Da non dimenticare i Nativi delle Sette Nazioni. Circa il 75 % degli abitanti vive in un “corridoio” di 300 km dal confine statunitense. Più in là solo spazio, natura primordiale, il mistero azzurro del Nord.

L’ordinamento statale del Canada è di tipo federale e consta di dieci province e sette territori. Procedendo da Est si incontrano il Newfoundland and Labrador, l’Isola del Principe Edoardo, Nova Scotia, New Brunswick e l’Ontario, area attraversata dagli Appalachi e dalle loro propaggini collinari, che digradano verso la piana del San Lorenzo e i Grandi Laghi.

La fascia centrale, ampia e pianeggiante, è occupata da Manitoba e Saskatchewan, fino alla grande Baia di Hudson, a Nord Ovest della quale si estendono i tre immensi territori canadesi, pressoché disabitati, del Nunavut, North West e Yukon. In Alberta si innalza la principale catena montuosa del paese, le Rocky Mountains, che formano lo spartiacque continentale. La costa del Pacifico ricade completamente nella British Columbia.

COSA VISITARE

Le Cascate del Niagara, una delle attrazioni naturalistiche più spettacolari e famose dell’intero Nord America, poste a cavallo tra USA e Canada, composte da tre salti d’acqua con cui il fiume Niagara supera un dislivello di 52 metri: l’Horseshoe Falls, “ferro di cavallo”, sul lato canadese, le American Falls e le Bridal Veil Fall, “velo nuziale”, negli States.

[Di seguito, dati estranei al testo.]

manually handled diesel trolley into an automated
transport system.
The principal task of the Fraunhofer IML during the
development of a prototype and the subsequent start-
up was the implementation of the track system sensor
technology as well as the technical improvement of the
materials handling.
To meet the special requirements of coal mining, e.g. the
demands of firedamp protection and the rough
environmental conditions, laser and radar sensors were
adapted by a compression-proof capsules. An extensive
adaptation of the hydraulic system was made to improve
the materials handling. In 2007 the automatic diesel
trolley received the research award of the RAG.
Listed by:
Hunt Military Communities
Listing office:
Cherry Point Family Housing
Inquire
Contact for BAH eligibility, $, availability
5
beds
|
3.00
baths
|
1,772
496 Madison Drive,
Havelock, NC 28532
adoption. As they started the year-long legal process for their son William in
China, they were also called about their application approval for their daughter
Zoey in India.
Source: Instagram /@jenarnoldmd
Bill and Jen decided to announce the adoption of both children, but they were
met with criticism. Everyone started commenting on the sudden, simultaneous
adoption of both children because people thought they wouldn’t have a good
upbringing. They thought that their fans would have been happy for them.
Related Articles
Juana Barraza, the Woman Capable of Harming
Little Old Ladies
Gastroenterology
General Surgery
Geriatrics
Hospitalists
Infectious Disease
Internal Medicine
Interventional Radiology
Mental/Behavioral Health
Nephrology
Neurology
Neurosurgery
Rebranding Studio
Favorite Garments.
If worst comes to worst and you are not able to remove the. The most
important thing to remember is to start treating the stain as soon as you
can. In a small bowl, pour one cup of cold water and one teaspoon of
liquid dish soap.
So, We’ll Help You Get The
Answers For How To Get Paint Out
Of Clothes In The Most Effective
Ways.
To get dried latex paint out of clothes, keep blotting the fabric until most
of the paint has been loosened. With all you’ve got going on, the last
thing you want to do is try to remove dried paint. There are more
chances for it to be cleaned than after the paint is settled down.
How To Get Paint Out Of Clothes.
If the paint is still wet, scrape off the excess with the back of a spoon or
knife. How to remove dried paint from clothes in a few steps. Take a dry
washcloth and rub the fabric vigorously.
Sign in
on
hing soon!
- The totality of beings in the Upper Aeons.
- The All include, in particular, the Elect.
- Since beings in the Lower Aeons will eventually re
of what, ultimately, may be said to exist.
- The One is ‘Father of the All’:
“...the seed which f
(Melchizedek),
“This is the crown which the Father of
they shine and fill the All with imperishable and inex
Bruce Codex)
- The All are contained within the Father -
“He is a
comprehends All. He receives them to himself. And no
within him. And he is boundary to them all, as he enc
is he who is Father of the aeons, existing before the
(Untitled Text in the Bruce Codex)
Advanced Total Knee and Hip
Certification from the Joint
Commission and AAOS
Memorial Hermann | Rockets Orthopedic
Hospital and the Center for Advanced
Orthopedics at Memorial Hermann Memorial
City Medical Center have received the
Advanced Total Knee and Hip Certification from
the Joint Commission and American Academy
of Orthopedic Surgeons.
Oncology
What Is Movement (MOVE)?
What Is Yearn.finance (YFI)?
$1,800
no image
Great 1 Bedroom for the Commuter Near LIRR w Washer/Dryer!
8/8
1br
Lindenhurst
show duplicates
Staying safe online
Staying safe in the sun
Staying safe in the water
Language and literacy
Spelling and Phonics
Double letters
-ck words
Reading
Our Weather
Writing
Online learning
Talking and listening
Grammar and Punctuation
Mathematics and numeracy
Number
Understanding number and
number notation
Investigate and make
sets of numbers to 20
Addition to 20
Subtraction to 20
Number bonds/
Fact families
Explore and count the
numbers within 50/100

Il centro storico della Vieux-Québec, dichiarato Patrimonio dell’UNESCO per il suo inconfondibile sapore di “ville” francese al tempo dei fasti borbonici dei Luigi, elegante e sontuosa, fine, colta e gaudente, disegnata sugli stilemi del rinascimento transalpino.

La Basilica di Notre Dame nella Vieux Montréal, luminosa chiesa neogotica eretta negli anni 20 dell’800, affacciata sulla nevralgica Place d’Armes.

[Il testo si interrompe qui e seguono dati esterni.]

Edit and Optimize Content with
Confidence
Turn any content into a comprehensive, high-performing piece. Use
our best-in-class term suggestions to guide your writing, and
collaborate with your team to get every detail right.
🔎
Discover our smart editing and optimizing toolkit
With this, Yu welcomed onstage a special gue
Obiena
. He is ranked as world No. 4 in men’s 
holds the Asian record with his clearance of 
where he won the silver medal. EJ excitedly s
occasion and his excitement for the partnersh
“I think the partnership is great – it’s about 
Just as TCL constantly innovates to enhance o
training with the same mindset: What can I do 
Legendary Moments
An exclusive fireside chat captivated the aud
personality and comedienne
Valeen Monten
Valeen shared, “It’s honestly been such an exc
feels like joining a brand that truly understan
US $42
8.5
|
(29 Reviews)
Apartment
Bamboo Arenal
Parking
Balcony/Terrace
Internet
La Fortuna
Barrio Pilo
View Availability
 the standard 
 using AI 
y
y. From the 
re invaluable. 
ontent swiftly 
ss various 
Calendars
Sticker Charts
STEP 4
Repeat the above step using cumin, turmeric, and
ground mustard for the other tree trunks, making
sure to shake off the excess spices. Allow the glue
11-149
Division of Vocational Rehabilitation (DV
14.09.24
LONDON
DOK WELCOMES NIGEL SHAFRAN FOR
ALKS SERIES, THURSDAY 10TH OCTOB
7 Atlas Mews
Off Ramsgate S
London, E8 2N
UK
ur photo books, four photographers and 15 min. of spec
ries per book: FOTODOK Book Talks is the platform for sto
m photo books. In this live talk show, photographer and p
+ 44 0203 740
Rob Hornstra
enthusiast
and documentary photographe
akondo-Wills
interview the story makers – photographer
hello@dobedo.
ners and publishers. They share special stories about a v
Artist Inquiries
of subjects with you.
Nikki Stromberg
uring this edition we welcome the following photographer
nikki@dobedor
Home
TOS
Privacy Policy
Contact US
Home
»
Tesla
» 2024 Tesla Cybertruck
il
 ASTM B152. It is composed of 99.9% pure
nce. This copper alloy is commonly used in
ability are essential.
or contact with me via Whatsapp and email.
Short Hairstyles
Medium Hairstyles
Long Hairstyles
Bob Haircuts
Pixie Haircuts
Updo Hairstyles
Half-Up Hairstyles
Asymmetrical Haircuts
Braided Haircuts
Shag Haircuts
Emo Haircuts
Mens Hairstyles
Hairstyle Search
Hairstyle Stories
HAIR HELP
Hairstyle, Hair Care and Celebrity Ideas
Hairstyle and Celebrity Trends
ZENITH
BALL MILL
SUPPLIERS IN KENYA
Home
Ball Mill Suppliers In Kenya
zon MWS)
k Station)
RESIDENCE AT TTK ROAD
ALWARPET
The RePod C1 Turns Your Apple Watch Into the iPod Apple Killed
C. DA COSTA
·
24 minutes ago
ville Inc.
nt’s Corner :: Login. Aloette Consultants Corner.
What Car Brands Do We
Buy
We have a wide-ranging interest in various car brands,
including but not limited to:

L’Anse aux Meadows National Historic Site, sull’isola di Terranova, l’unico insediamento normanno giunto fino a noi, e primo nucleo europeo nelle Americhe, dichiarato Patrimonio dell’UNESCO.

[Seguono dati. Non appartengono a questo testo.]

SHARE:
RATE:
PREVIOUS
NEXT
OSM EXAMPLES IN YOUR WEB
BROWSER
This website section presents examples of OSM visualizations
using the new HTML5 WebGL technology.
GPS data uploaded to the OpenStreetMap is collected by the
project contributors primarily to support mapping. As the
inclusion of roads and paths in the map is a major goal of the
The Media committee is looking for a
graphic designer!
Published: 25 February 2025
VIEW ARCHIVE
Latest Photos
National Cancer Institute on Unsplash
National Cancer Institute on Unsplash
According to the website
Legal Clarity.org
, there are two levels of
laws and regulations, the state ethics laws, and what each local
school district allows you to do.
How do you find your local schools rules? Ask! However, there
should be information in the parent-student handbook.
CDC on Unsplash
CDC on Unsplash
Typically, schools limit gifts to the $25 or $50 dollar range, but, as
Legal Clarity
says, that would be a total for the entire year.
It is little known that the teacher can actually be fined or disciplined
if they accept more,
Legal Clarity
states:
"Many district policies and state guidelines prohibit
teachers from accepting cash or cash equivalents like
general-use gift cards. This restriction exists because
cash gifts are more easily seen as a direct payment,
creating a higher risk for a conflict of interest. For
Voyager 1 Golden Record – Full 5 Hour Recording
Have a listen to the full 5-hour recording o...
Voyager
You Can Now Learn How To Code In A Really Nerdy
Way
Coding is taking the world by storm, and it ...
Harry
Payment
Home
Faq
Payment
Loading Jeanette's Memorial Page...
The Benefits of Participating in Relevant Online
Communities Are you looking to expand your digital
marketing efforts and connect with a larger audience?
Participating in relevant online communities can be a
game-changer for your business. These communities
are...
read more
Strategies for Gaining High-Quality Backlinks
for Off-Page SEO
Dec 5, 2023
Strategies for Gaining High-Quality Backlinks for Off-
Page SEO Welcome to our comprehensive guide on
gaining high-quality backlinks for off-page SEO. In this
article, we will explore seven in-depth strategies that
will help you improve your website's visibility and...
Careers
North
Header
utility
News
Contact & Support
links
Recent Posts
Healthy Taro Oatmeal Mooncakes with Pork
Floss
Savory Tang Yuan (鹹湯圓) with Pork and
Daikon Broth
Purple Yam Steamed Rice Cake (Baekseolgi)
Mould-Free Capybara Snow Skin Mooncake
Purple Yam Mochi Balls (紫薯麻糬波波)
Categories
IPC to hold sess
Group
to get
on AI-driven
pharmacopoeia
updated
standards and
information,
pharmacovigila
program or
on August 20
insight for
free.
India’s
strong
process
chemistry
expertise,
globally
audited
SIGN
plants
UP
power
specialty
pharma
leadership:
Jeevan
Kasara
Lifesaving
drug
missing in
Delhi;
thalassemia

Il villaggio di pescatori di Lunenburg, in Nova Scotia, fondato nel 1753 per un piano di colonizzazione britannico che coinvolse però immigrati tedeschi, svizzeri e francesi, dichiarato Patrimonio UNESCO.

L’avveniristico centro urbano di Toronto, dominato dalla CN Tower, la torre per le telecomunicazioni, eretta nel 1976, che con i suoi 553 metri è la più alta al mondo nel suo genere.

La capitale Ottawa, estesa su un’ansa verdeggiante dell’omonimo fiume, da cui si diparte il Rideau Canal, via acquatica artificiale costruita nel 1832 dagli Inglesi per precauzione contro gli Stati Uniti, Patrimonio UNESCO che taglia il centro storico. La città è dominata dalla Parliament Hill, con i maestosi edifici del Parlamento canadese, eretti tra metà 800 e primo ventennio del 900 in stile neogotico-eclettico (East Block, Central Block con la Peace Tower e West Block).

Churchill, sull’enorme Baia di Hudson, ideale per avvistare gli orsi polari.

La cintura ecologica del Canadian Rocky Mountain Parks, tra Alberta e British Columbia, Patrimonio UNESCO composto da quattro Parchi Nazionali che tutelano vette scenografiche, ghiacciai immensi, laghi diafani, boschi impenetrabili, e un’eccezionale fauna: il Banff National Park, famoso grazie all’omonima, rinomata località di villeggiatura, e ai numerosi specchi d’acqua, tra cui il Lake Moraine, tra i più fotografati del Canada; lo Jasper National Park, attraversato dalla spettacolare Icefields Parkway; il Kootenay National Park e lo Yoho National Park, nei cui confini rientra l’Argillite di Burgess, imponente affioramento tempestato di fossili di remoti fondali oceanici.

Vancouver, sulla costa del Pacifico, città dall’altissima qualità della vita, ricca di verde (si segnalano i giardini Queen Elizabeth), negozi e grattacieli.

Waterton Lakes National Park, proseguimento in Alberta del Glacier National Park del Montana, che nel complesso formano un Parco della Pace internazionale dichiarato Biosfera dell’UNESCO.